- **What you should do**: Leave out the images and return all the data word for word.

- **Material to process**:
——————

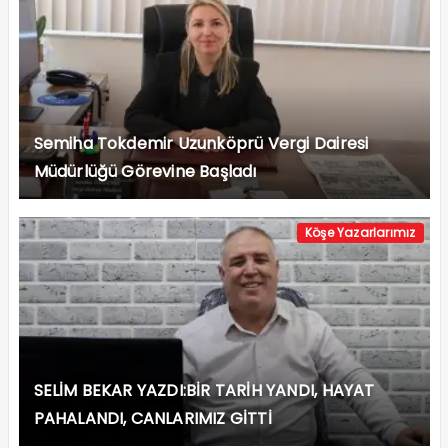
Semiha Tokdemir Uzunköprü Vergi Dairesi
Müdürlüğü Görevine Başladı
Köşe Yazarlarımız
SELİM BEKAR YAZDI:BİR TARİH YANDI, HAYAT
PAHALANDI, CANLARIMIZ GİTTİ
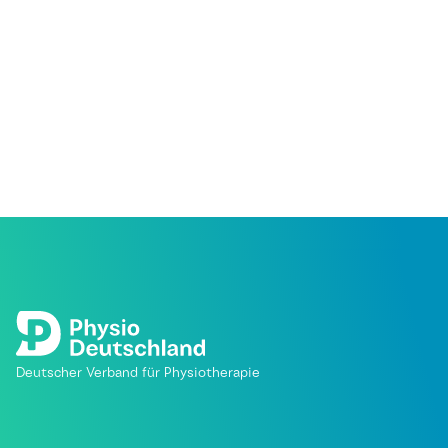
Deutscher Verband für Physiotherapie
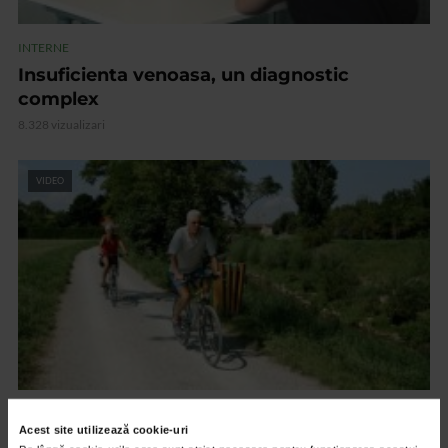
INTERNE
Insuficienta venoasa, un diagnostic
complex
8.328 vizualizari
VIDEO
INTERNE
Acest site utilizează cookie-uri
Longevitatea activa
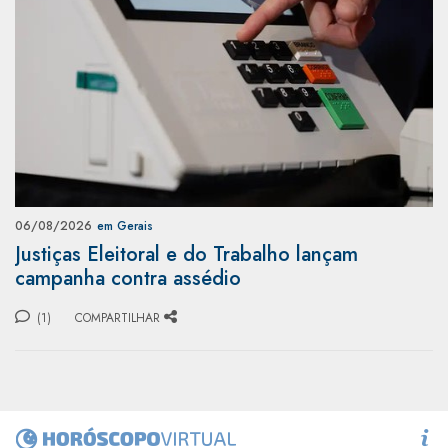
06/08/2026
em Gerais
Justiças Eleitoral e do Trabalho lançam
campanha contra assédio
(1)
COMPARTILHAR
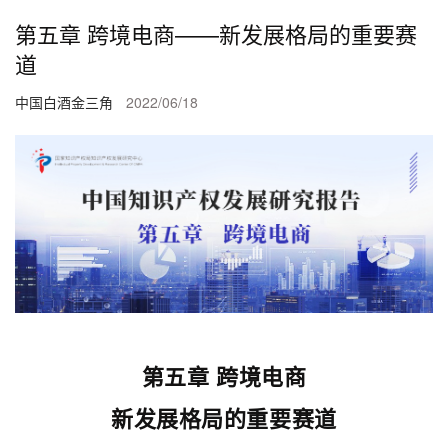
第五章 跨境电商——新发展格局的重要赛
道
中国白酒金三角
2022/06/18
第五章 跨境电商
新发展格局的重要赛道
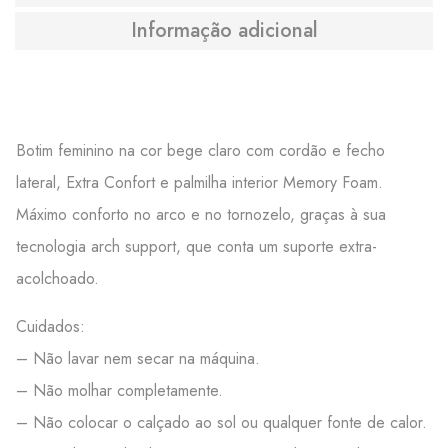
Informação adicional
Botim feminino na cor bege claro com cordão e fecho
lateral, Extra Confort e palmilha interior Memory Foam.
Máximo conforto no arco e no tornozelo, graças à sua
tecnologia arch support, que conta um suporte extra-
acolchoado.
Cuidados:
– Não lavar nem secar na máquina.
– Não molhar completamente.
– Não colocar o calçado ao sol ou qualquer fonte de calor.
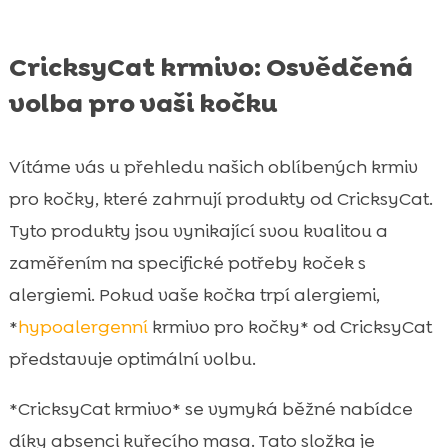
CricksyCat krmivo: Osvědčená
volba pro vaši kočku
Vítáme vás u přehledu našich oblíbených krmiv
pro kočky, které zahrnují produkty od CricksyCat.
Tyto produkty jsou vynikající svou kvalitou a
zaměřením na specifické potřeby koček s
alergiemi. Pokud vaše kočka trpí alergiemi,
*
hypoalergenní
krmivo pro kočky* od CricksyCat
představuje optimální volbu.
*CricksyCat krmivo* se vymyká běžné nabídce
díky absenci kuřecího masa. Tato složka je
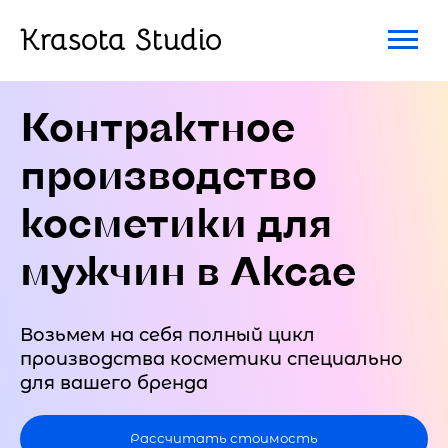
Krasota Studio
Контрактное
производство
косметики для
мужчин в Аксае
Возьмем на себя полный цикл
производства косметики специально
для вашего бренда
Рассчитать стоимость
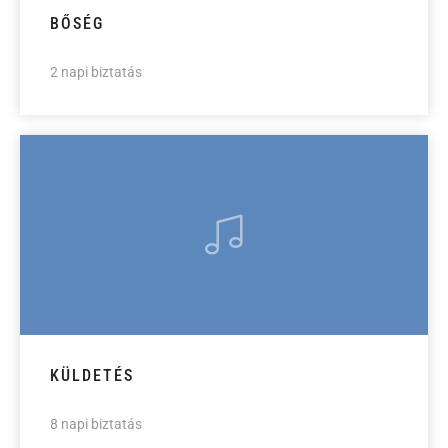
BŐSÉG
2 napi biztatás
KÜLDETÉS
8 napi biztatás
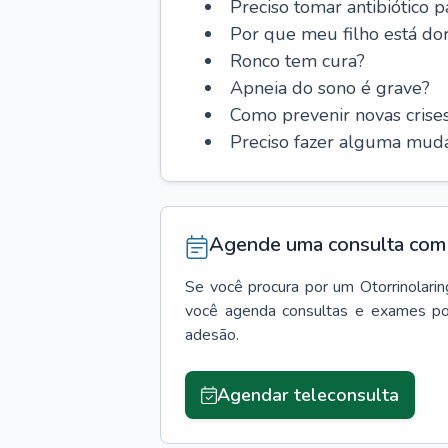
Preciso tomar antibiótico p
Por que meu filho está do
Ronco tem cura?
Apneia do sono é grave?
Como prevenir novas cris
Preciso fazer alguma muda
Agende uma consulta com 
Se você procura por um
Otorrinolari
você agenda consultas e exames po
adesão.
Agendar teleconsulta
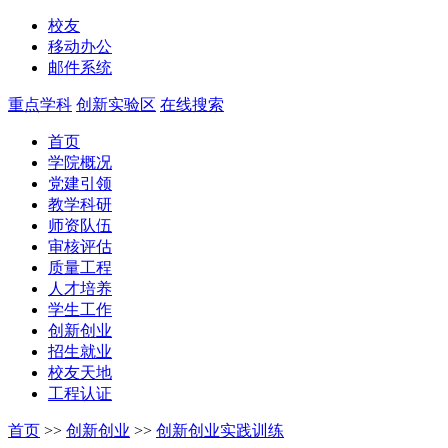
校友
移动办公
邮件系统
重点学科
创新实验区
在线搜索
首页
学院概况
党建引领
教学科研
师资队伍
审核评估
质量工程
人才培养
学生工作
创新创业
招生就业
校友天地
工程认证
首页
>>
创新创业
>>
创新创业实践训练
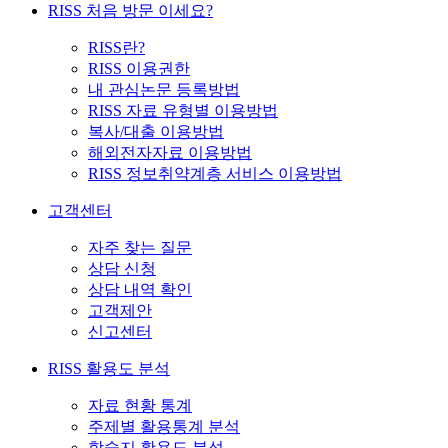
RISS 처음 방문 이세요?
RISS란?
RISS 이용권한
내 관심논문 등록방법
RISS 자료 유형별 이용방법
복사/대출 이용방법
해외전자자료 이용방법
RISS 정보취약계층 서비스 이용방법
고객센터
자주 찾는 질문
상담 신청
상담 내역 확인
고객제안
신고센터
RISS 활용도 분석
자료 현황 통계
주제별 활용통계 분석
학술지 활용도 분석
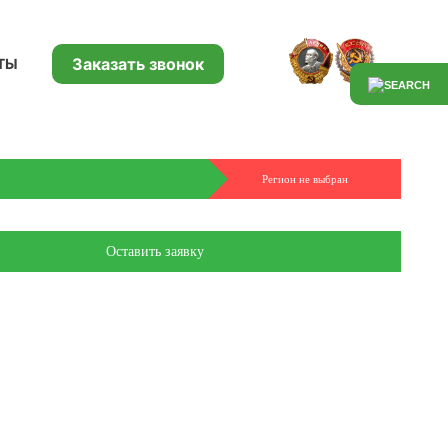
Заказать звонок
ТЫ
Регион не выбран
Оставить заявку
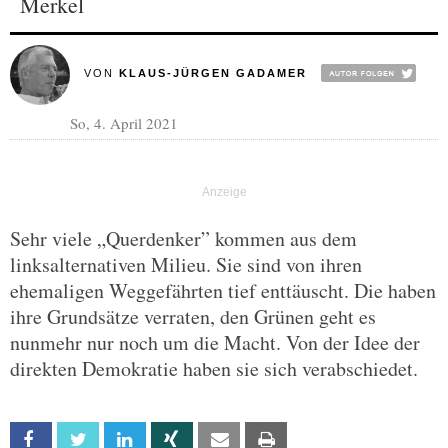
Merkel
VON
KLAUS-JÜRGEN GADAMER
So, 4. April 2021
Sehr viele „Querdenker” kommen aus dem
linksalternativen Milieu. Sie sind von ihren
ehemaligen Weggefährten tief enttäuscht. Die haben
ihre Grundsätze verraten, den Grünen geht es
nunmehr nur noch um die Macht. Von der Idee der
direkten Demokratie haben sie sich verabschiedet.
Facebook
Twitter
Linkedin
Xing
Email
Print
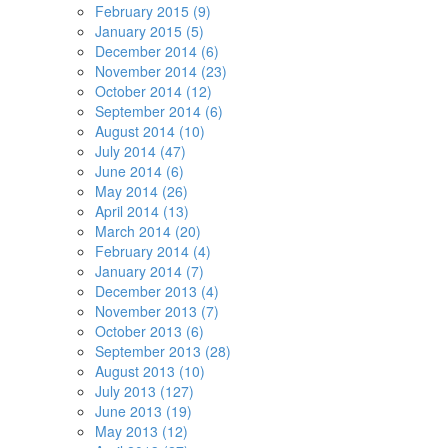
February 2015 (9)
January 2015 (5)
December 2014 (6)
November 2014 (23)
October 2014 (12)
September 2014 (6)
August 2014 (10)
July 2014 (47)
June 2014 (6)
May 2014 (26)
April 2014 (13)
March 2014 (20)
February 2014 (4)
January 2014 (7)
December 2013 (4)
November 2013 (7)
October 2013 (6)
September 2013 (28)
August 2013 (10)
July 2013 (127)
June 2013 (19)
May 2013 (12)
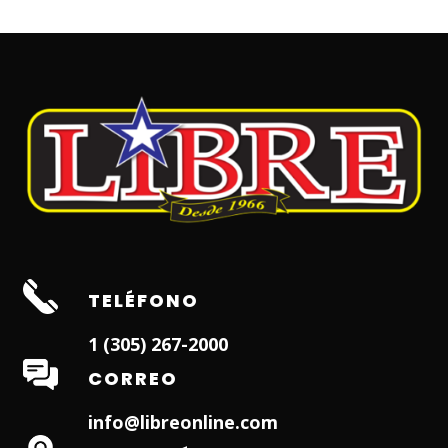
TELÉFONO
1 (305) 267-2000
CORREO
info@libreonline.com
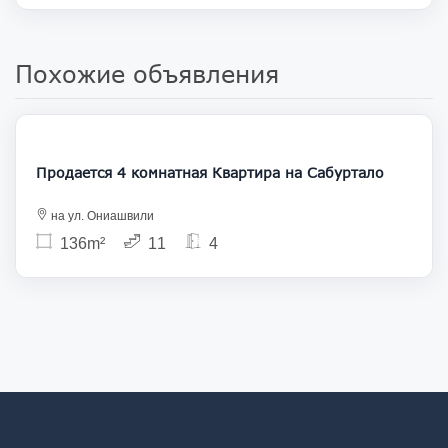
Похожие объявления
195 000
Продается 4 комнатная Квартира на Сабуртало
на ул. Ониашвили
136m²
11
4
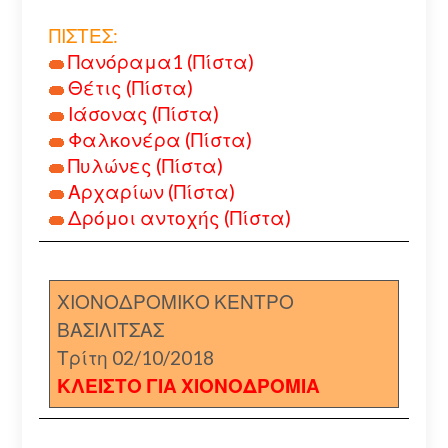
ΠΙΣΤΕΣ:
Πανόραμα1 (Πίστα)
Θέτις (Πίστα)
Ιάσονας (Πίστα)
Φαλκονέρα (Πίστα)
Πυλώνες (Πίστα)
Αρχαρίων (Πίστα)
Δρόμοι αντοχής (Πίστα)
ΧΙΟΝΟΔΡΟΜΙΚΟ ΚΕΝΤΡΟ
ΒΑΣΙΛΙΤΣΑΣ
Τρίτη 02/10/2018
ΚΛΕΙΣΤΟ ΓΙΑ ΧΙΟΝΟΔΡΟΜΙΑ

——————

- **Task response**:
Semiha Tokdemir Uzunköprü Vergi Dairesi
Müdürlüğü Görevine Başladı
Köşe Yazarlarımız
SELİM BEKAR YAZDI:BİR TARİH YANDI, HAYAT
PAHALANDI, CANLARIMIZ GİTTİ
Deutscher Verband für Physiotherapie
INTERNE
Insuficienta venoasa, un diagnostic
complex
8.328 vizualizari
VIDEO
INTERNE
Acest site utilizează cookie-uri
Longevitatea activa
06/08/2026
em Gerais
Justiças Eleitoral e do Trabalho lançam
campanha contra assédio
(1)
COMPARTILHAR
第五章 跨境电商——新发展格局的重要赛
道
中国白酒金三角
2022/06/18
第五章 跨境电商
新发展格局的重要赛道
Informação adicional
Botim feminino na cor bege claro com cordão e fecho
lateral, Extra Confort e palmilha interior Memory Foam.
Máximo conforto no arco e no tornozelo, graças à sua
tecnologia arch support, que conta um suporte extra-
acolchoado.
Cuidados:
– Não lavar nem secar na máquina.
– Não molhar completamente.
– Não colocar o calçado ao sol ou qualquer fonte de calor.
CricksyCat krmivo: Osvědčená
volba pro vaši kočku
Vítáme vás u přehledu našich oblíbených krmiv
pro kočky, které zahrnují produkty od CricksyCat.
Tyto produkty jsou vynikající svou kvalitou a
zaměřením na specifické potřeby koček s
alergiemi. Pokud vaše kočka trpí alergiemi,
*
hypoalergenní
krmivo pro kočky* od CricksyCat
představuje optimální volbu.
*CricksyCat krmivo* se vymyká běžné nabídce
díky absenci kuřecího masa. Tato složka je
Krasota Studio
Контрактное
производство
косметики для
мужчин в Аксае
Возьмем на себя полный цикл
производства косметики специально
для вашего бренда
Рассчитать стоимость
BŐSÉG
2 napi biztatás
KÜLDETÉS
8 napi biztatás
Preciso tomar antibiótico p
Por que meu filho está do
Ronco tem cura?
Apneia do sono é grave?
Como prevenir novas cris
Preciso fazer alguma muda
Agende uma consulta com 
Se você procura por um
Otorrinolari
você agenda consultas e exames po
adesão.
Agendar teleconsulta
校友
移动办公
邮件系统
重点学科
创新实验区
在线搜索
首页
学院概况
党建引领
教学科研
师资队伍
审核评估
质量工程
人才培养
学生工作
创新创业
招生就业
校友天地
工程认证
首页
>>
创新创业
>>
创新创业实践训练
RISS 처음 방문 이세요?
RISS란?
RISS 이용권한
내 관심논문 등록방법
RISS 자료 유형별 이용방법
복사/대출 이용방법
해외전자자료 이용방법
RISS 정보취약계층 서비스 이용방법
고객센터
자주 찾는 질문
상담 신청
상담 내역 확인
고객제안
신고센터
RISS 활용도 분석
자료 현황 통계
주제별 활용통계 분석
학술지 활용도 분석
Заказать звонок
ТЫ
Регион не выбран
Оставить заявку
Merkel
VON
KLAUS-JÜRGEN GADAMER
So, 4. April 2021
Sehr viele „Querdenker” kommen aus dem
linksalternativen Milieu. Sie sind von ihren
ehemaligen Weggefährten tief enttäuscht. Die haben
ihre Grundsätze verraten, den Grünen geht es
nunmehr nur noch um die Macht. Von der Idee der
direkten Demokratie haben sie sich verabschiedet.
Facebook
Twitter
Linkedin
Xing
Email
Print
February 2015 (9)
January 2015 (5)
December 2014 (6)
November 2014 (23)
October 2014 (12)
September 2014 (6)
August 2014 (10)
July 2014 (47)
June 2014 (6)
May 2014 (26)
April 2014 (13)
March 2014 (20)
February 2014 (4)
January 2014 (7)
December 2013 (4)
November 2013 (7)
October 2013 (6)
September 2013 (28)
August 2013 (10)
July 2013 (127)
June 2013 (19)
May 2013 (12)
TELÉFONO
1 (305) 267-2000
CORREO
info@libreonline.com
Похожие объявления
195 000
Продается 4 комнатная Квартира на Сабуртало
на ул. Ониашвили
136m²
11
4
ΠΙΣΤΕΣ:
Πανόραμα1 (Πίστα)
Θέτις (Πίστα)
Ιάσονας (Πίστα)
Φαλκονέρα (Πίστα)
Πυλώνες (Πίστα)
Αρχαρίων (Πίστα)
Δρόμοι αντοχής (Πίστα)
ΧΙΟΝΟΔΡΟΜΙΚΟ ΚΕΝΤΡΟ
ΒΑΣΙΛΙΤΣΑΣ
Τρίτη 02/10/2018
ΚΛΕΙΣΤΟ ΓΙΑ ΧΙΟΝΟΔΡΟΜΙΑ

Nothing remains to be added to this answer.